The New Qing History is a school of thought that gained prominence in the United States in the mid-1990s by offering a wide-ranging revision of history of the Manchu Qing dynasty. Earlier historians had emphasized the power of Han Chinese to “sinicize” their conquerors, that is, to assimilate and make them Chinese in their thought and institutions. In the 1980s and early 1990s, American scholars began to learn Manchu and took advantage of newly opened Chinese- and Manchu-language archives. This research found that the Manchu rulers were savvy in manipulating their subjects and from the 1630s through at least the 18th century, emperors developed a sense of Manchu identity and used Central Asian models of rule as much as they did Confucian ones. According to some scholars, at the height of their power, the Qing regarded "China" as only a part, although a very important part, of a much wider empire that extended into the Inner Asian territories of Mongolia, Tibet, the Northeast (today sometimes called Manchuria) and Xinjiang, or Chinese (Eastern) Turkestan.

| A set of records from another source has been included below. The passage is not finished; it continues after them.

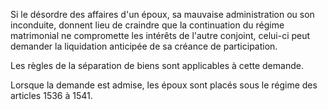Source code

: Si le désordre des affaires d'un époux, sa mauvaise administration ou son inconduite, donnent lieu de craindre que la continuation du régime matrimonial ne compromette les intérêts de l'autre conjoint, celui-ci peut demander la liquidation anticipée de sa créance de participation.

Les règles de la séparation de biens sont applicables à cette demande.

Lorsque la demande est admise, les époux sont placés sous le régime des articles 1536 à 1541.
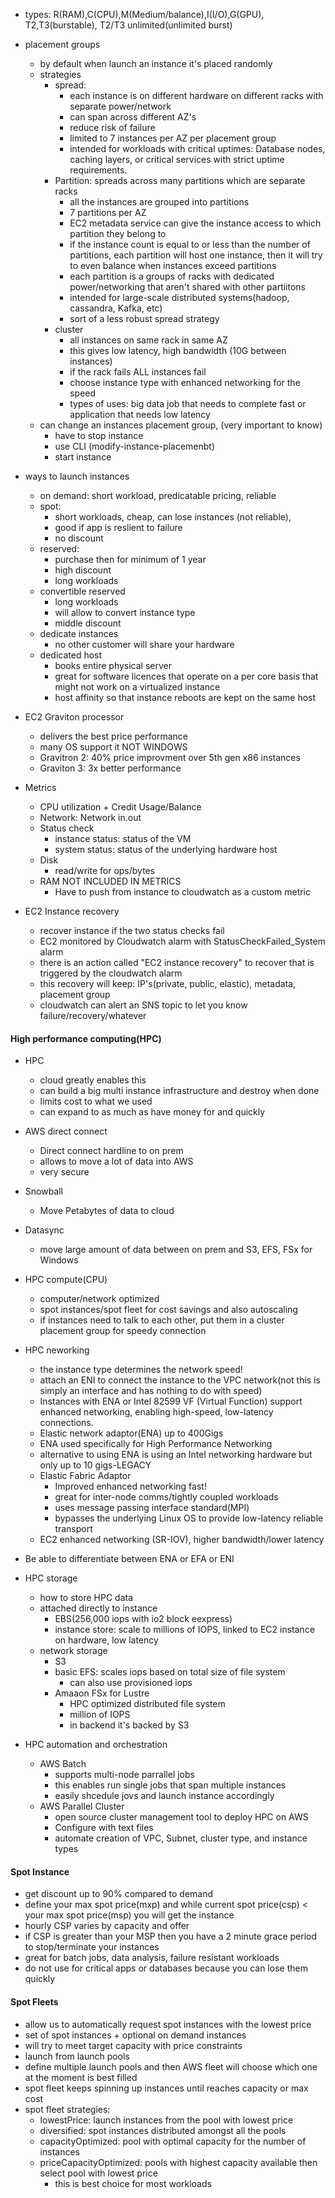 * types: R(RAM),C(CPU),M(Medium/balance),I(I/O),G(GPU), T2,T3(burstable), T2/T3 unlimited(unlimited burst)


* placement groups
    * by default when launch an instance it's placed randomly 
    * strategies
        * spread: 
            * each instance is on different hardware on different racks with separate power/network
            * can span across different AZ's
            * reduce risk of failure
            * limited to 7 instances per AZ per placement group
            * intended for workloads with critical uptimes: Database nodes, caching layers, or critical services with strict uptime requirements.
        * Partition: spreads across many partitions which are separate racks
            * all the instances are grouped into partitions
            * 7 partitions per AZ
            * EC2 metadata service can give the instance access to which partition they belong to
            * if the instance count is equal to or less than the number of partitions, each partition will host one instance, then it will try to even balance when instances exceed partitions
            * each partition is a groups of racks with dedicated power/networking that aren't shared with other partiitons
            * intended for large-scale distributed systems(hadoop, cassandra, Kafka, etc)
            * sort of a less robust spread strategy
        * cluster
            * all instances on same rack in same AZ 
            * this gives low latency, high bandwidth (10G between instances) 
            * if the rack fails ALL instances fail
            * choose instance type with enhanced networking for the speed
            * types of uses: big data job that needs to complete fast or application that needs low latency
    * can change an instances placement group, (very important to know)
        * have to stop instance
        * use CLI (modify-instance-placemenbt)
        * start instance

* ways to launch instances
    * on demand: short workload, predicatable pricing, reliable
    * spot: 
        * short workloads, cheap, can lose instances (not reliable), 
        * good if app is reslient to failure
        * no discount
    * reserved: 
        * purchase then for minimum of 1 year
        * high discount
        * long workloads
    * convertible reserved
        * long workloads 
        * will allow to convert instance type
        * middle discount
    * dedicate instances
        * no other customer will share your hardware
    * dedicated host
        * books entire physical server
        * great for software licences that operate on a per core basis that might not work on a virtualized instance
        * host affinity so that instance reboots are kept on the same host


* EC2 Graviton processor
    * delivers the best price performance
    * many OS support it NOT WINDOWS
    * Gravitron 2: 40% price improvment over 5th gen x86 instances
    * Graviton 3: 3x better performance 


* Metrics
    * CPU utilization + Credit Usage/Balance
    * Network: Network in.out
    * Status check
        * instance status: status of the VM
        * system status: status of the underlying hardware host
    * Disk
        * read/write for ops/bytes 
    * RAM NOT INCLUDED IN METRICS
        * Have to push from instance to cloudwatch as a custom metric

* EC2 Instance recovery
    * recover instance if the two status checks fail
    * EC2 monitored by Cloudwatch alarm with StatusCheckFailed_System alarm
    * there is an action called "EC2 instance recovery" to recover that is triggered by the cloudwatch alarm
    * this recovery will keep: IP's(private, public, elastic), metadata, placement group
    * cloudwatch can alert an SNS topic to let you know failure/recovery/whatever



#### High performance computing(HPC)
* HPC
    * cloud greatly enables this
    * can build a big multi instance infrastructure and destroy when done
    * limits cost to what we used
    * can expand to as much as have money for and quickly

* AWS direct connect 
    * Direct connect hardline to on prem 
    * allows to move a lot of data into AWS
    * very secure

* Snowball
    * Move Petabytes of data to cloud

* Datasync
    * move large amount of data between on prem and S3, EFS, FSx for Windows

* HPC compute(CPU)
    * computer/network optimized
    * spot instances/spot fleet for cost savings and also autoscaling
    * if instances need to talk to each other, put them in a cluster placement group for speedy connection

* HPC neworking
    * the instance type determines the network speed!
    * attach an ENI to connect the instance to the VPC network(not this is simply an interface and has nothing to do with speed)
    * Instances with ENA or Intel 82599 VF (Virtual Function) support enhanced networking, enabling high-speed, low-latency connections.
    * Elastic network adaptor(ENA) up to 400Gigs
    * ENA used specifically for High Performance Networking
    * alternative to using ENA is using an Intel networking hardware but only up to 10 gigs-LEGACY
    * Elastic Fabric Adaptor
        * Improved enhanced networking fast!
        * great for inter-node comms/tightly coupled workloads
        * uses message passing interface standard(MPI)
        * bypasses the underlying Linux OS to provide low-latency reliable transport
    * EC2 enhanced networking (SR-IOV), higher bandwidth/lower latency


* Be able to differentiate between ENA or EFA or ENI


* HPC storage
    * how to store HPC data
    * attached directly to instance
        * EBS(256,000 iops with io2 block eexpress)
        * instance store: scale to millions of IOPS, linked to EC2 instance on hardware, low latency
    * network storage
        * S3 
        * basic EFS: scales iops based on total size of file system
            * can also use provisioned iops 
        * Amaaon FSx for Lustre
            * HPC optimized distributed file system
            * million of IOPS
            * in backend it's backed by S3

* HPC automation and orchestration
    * AWS Batch
        * supports multi-node parrallel jobs 
        * this enables run single jobs that span multiple instances
        * easily shcedule jovs and launch instance accordingly
    * AWS Parallel Cluster
        * open source cluster management tool to deploy HPC on AWS
        * Configure with text files
        * automate creation of VPC, Subnet, cluster type, and instance types


#### Spot Instance
* get discount up to 90% compared to demand
* define your max spot price(mxp) and while current spot price(csp) < your max spot price(msp) you will get the instance
* hourly CSP varies by capacity and offer
* if CSP is greater than your MSP then you have a 2 minute grace period to stop/terminate your instances
* great for batch jobs, data analysis, failure resistant workloads
* do not use for critical apps or databases because you can lose them quickly

#### Spot Fleets
* allow us to automatically request spot instances with the lowest price
* set of spot instances + optional on demand instances
* will try to meet target capacity with price constraints
* launch from launch pools
* define multiple launch pools and then AWS fleet will choose which one at the moment is best filled
* spot fleet keeps spinning up instances until reaches capacity or max cost
* spot fleet strategies:
    * lowestPrice: launch instances from the pool with lowest price
    * diversified: spot instances distributed amongst all the pools
    * capacityOptimized: pool with optimal capacity for the number of instances
    * priceCapacityOptimized: pools with highest capacity available then select pool with lowest price
        * this is best choice for most workloads
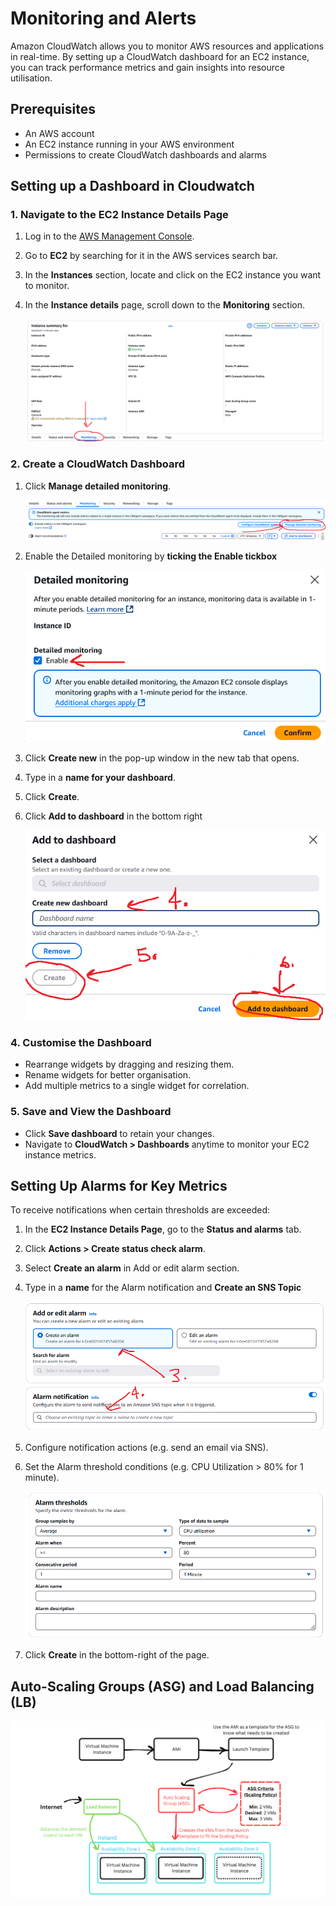 # Monitoring and Alerts

Amazon CloudWatch allows you to monitor AWS resources and applications in real-time. By setting up a CloudWatch dashboard for an EC2 instance, you can track performance metrics and gain insights into resource utilisation.

## Prerequisites

- An AWS account
- An EC2 instance running in your AWS environment
- Permissions to create CloudWatch dashboards and alarms

## Setting up a Dashboard in Cloudwatch

### 1. Navigate to the EC2 Instance Details Page
1. Log in to the [AWS Management Console](https://aws.amazon.com/console/).
2. Go to **EC2** by searching for it in the AWS services search bar.
3. In the **Instances** section, locate and click on the EC2 instance you want to monitor.
4. In the **Instance details** page, scroll down to the **Monitoring** section.

    ![Monitoring](./images/instance_monitoring.png)

### 2. Create a CloudWatch Dashboard
1. Click **Manage detailed monitoring**.

    ![Manage detail monitoring](./images/manage_detailed_monitoring.png)

2. Enable the Detailed monitoring by **ticking the Enable tickbox**

    ![Enable detailed monitoring](./images/enable_detailed_monitoring.png)

1. Click **Create new** in the pop-up window in the new tab that opens.
2. Type in a **name for your dashboard**.
3. Click **Create**.
4. Click **Add to dashboard** in the bottom right

    ![Dashboard creation](./images/dashboard_creation.png)

### 4. Customise the Dashboard
- Rearrange widgets by dragging and resizing them.
- Rename widgets for better organisation.
- Add multiple metrics to a single widget for correlation.

### 5. Save and View the Dashboard
- Click **Save dashboard** to retain your changes.
- Navigate to **CloudWatch > Dashboards** anytime to monitor your EC2 instance metrics.

## Setting Up Alarms for Key Metrics
To receive notifications when certain thresholds are exceeded:

1. In the **EC2 Instance Details Page**, go to the **Status and alarms** tab.
2. Click **Actions > Create status check alarm**.
3. Select **Create an alarm** in Add or edit alarm section.
4. Type in a **name** for the Alarm notification and **Create an SNS Topic**

    ![Alarm Config](./images/alarm_setup.png)

5. Configure notification actions (e.g. send an email via SNS).
6. Set the Alarm threshold conditions (e.g. CPU Utilization > 80% for 1 minute).

    ![Alarm Threshold](./images/alarm_threshhold.png)

7. Click **Create** in the bottom-right of the page.

## Auto-Scaling Groups (ASG) and Load Balancing (LB)

![ASG](./images/ASG-LB-Caleb.png)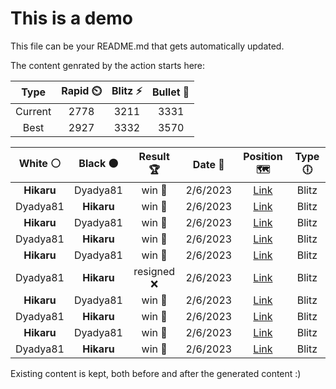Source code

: # This is a demo

This file can be your README.md that gets automatically updated.

The content genrated by the action starts here:

<!--START_SECTION:chessStats-->
<!-- Automatically generated with https://github.com/Balastrong/chess-stats-action -->

| Type | Rapid ⏲️ | Blitz ⚡ | Bullet 🔫 |
|:---:|:---:|:---:|:---:|
| Current | 2778 | 3211 | 3331 |
| Best | 2927 | 3332 | 3570 |

| White ⚪ | Black ⚫ | Result 🏆 | Date 📅 | Position 🗺️ | Type 🕕 |
|:---:|:---:|:---:|:---:|:---:|:---:|
| **Hikaru** | Dyadya81 | win 🥇 | 2/6/2023 | <a href="http://www.ee.unb.ca/cgi-bin/tervo/fen.pl?select=rq6/5Qk1/2p1nR2/p2pP3/1p1n3P/3P2P1/PPP4K/8 b - -">Link</a> | Blitz |
| Dyadya81 | **Hikaru** | win 🥇 | 2/6/2023 | <a href="http://www.ee.unb.ca/cgi-bin/tervo/fen.pl?select=7b/7P/4p3/5Pk1/4K3/8/8/6r1 w - -">Link</a> | Blitz |
| **Hikaru** | Dyadya81 | win 🥇 | 2/6/2023 | <a href="http://www.ee.unb.ca/cgi-bin/tervo/fen.pl?select=8/4P3/8/3pn1k1/8/p7/P5BK/8 b - -">Link</a> | Blitz |
| Dyadya81 | **Hikaru** | win 🥇 | 2/6/2023 | <a href="http://www.ee.unb.ca/cgi-bin/tervo/fen.pl?select=8/k7/8/1BbN4/Pp5r/1K6/P1P5/8 w - -">Link</a> | Blitz |
| **Hikaru** | Dyadya81 | win 🥇 | 2/6/2023 | <a href="http://www.ee.unb.ca/cgi-bin/tervo/fen.pl?select=r7/1p4kp/p5p1/3P1p2/P2nr2q/1P5P/1B1R2P1/3Q1RK1 b - -">Link</a> | Blitz |
| Dyadya81 | **Hikaru** | resigned ❌ | 2/6/2023 | <a href="http://www.ee.unb.ca/cgi-bin/tervo/fen.pl?select=8/8/1q1B1pp1/6kp/p2N4/2P1QP2/1P4P1/6K1 b - -">Link</a> | Blitz |
| **Hikaru** | Dyadya81 | win 🥇 | 2/6/2023 | <a href="http://www.ee.unb.ca/cgi-bin/tervo/fen.pl?select=6k1/6pp/3p4/3P4/3P1p2/rB2n3/P1N3PP/2R3K1 b - -">Link</a> | Blitz |
| Dyadya81 | **Hikaru** | win 🥇 | 2/6/2023 | <a href="http://www.ee.unb.ca/cgi-bin/tervo/fen.pl?select=7k/pB3p1P/5P2/4p3/P2n4/4K3/8/2r5 w - -">Link</a> | Blitz |
| **Hikaru** | Dyadya81 | win 🥇 | 2/6/2023 | <a href="http://www.ee.unb.ca/cgi-bin/tervo/fen.pl?select=8/3k1p2/4p3/p7/P4P2/1nR3Pp/7P/6K1 b - -">Link</a> | Blitz |
| Dyadya81 | **Hikaru** | win 🥇 | 2/6/2023 | <a href="http://www.ee.unb.ca/cgi-bin/tervo/fen.pl?select=8/5k2/5p2/3ppp2/3P4/p1P2K2/3n4/1R6 w - -">Link</a> | Blitz |

<!--END_SECTION:chessStats-->

Existing content is kept, both before and after the generated content :)
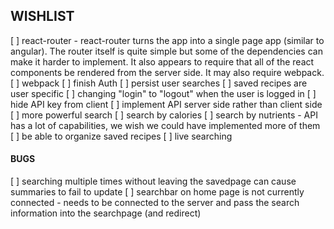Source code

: ## WISHLIST ##

[ ] react-router - react-router turns the app into a single page app (similar to angular). The router itself is quite simple but some of the dependencies can make it harder to implement. It also appears to require that all of the react components be rendered from the server side. It may also require webpack.
[ ] webpack
[ ] finish Auth
  [ ] persist user searches
  [ ] saved recipes are user specific
  [ ] changing "login" to "logout" when the user is logged in
[ ] hide API key from client
[ ] implement API server side rather than client side
[ ] more powerful search
  [ ] search by calories
  [ ] search by nutrients
      - API has a lot of capabilities, we wish we could have implemented more of them
[ ] be able to organize saved recipes
[ ] live searching


#### BUGS ####
[ ] searching multiple times without leaving the savedpage can cause summaries to fail to update
[ ] searchbar on home page is not currently connected - needs to be connected to the server and pass the search information into the searchpage (and redirect)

Some scholars criticize this approach for exaggerating the Manchu character of the dynasty and some in China accuse the American historians in the group of imposing American concerns with race and identity or even of imperialist misunderstanding in order to weaken China. Still others in China agree that this scholarship has opened new vistas for the study of Qing history.
This use of "New Qing History" as an approach is to be distinguished from the New Qing History, a multi-volume history of the Qing dynasty authorized by the Chinese State Council in 2003.
Prominent scholars who have been associated with "New Qing History," including Evelyn Rawski, Mark Elliott, Pamela Kyle Crossley, Laura Hostetler, Philippe Forêt, and others, although they differ among themselves on important points, represent an "Inner Asian" and "Eurasian" turn which conceived the Manchu-centered Qing as fundamentally different from most earlier dynasties but as similar to the Ottoman, Mogul, and Romanov empires across the Eurasian landmass. The historians in this group argued that the Qing saw itself as a universal empire, a multi-national polity which included China as only one component, although the most central and economically important one. The New Qing historians date the founding of the empire from 1636, when the dynasty was proclaimed, rather than from 1644, the year in which the Qing took control of Beijing. These historians argued that “Manchu” identity was deliberately created only after the takeover of China and that the new racial identity was important but “fungible,” or easily exchanged for others. In the early reigns of the dynasty, the new rulers played the Confucian role of Son of Heaven but at the same time, and often behind the backs of their Han Chinese ministers, adopted other roles to rule other ethnic groups. The military expansion of frontiers, which Han Chinese ministers often opposed because it drained resources from China proper, showed that the Qing empire was not simply a victim of imperialism, but also practiced imperialism itself. Some of these historians followed Evelyn Rawski in using the “Early Modern” label for the Qing period, rather than “late imperial” on the grounds that the Manchus created a centralized empire that the Ming could not have created.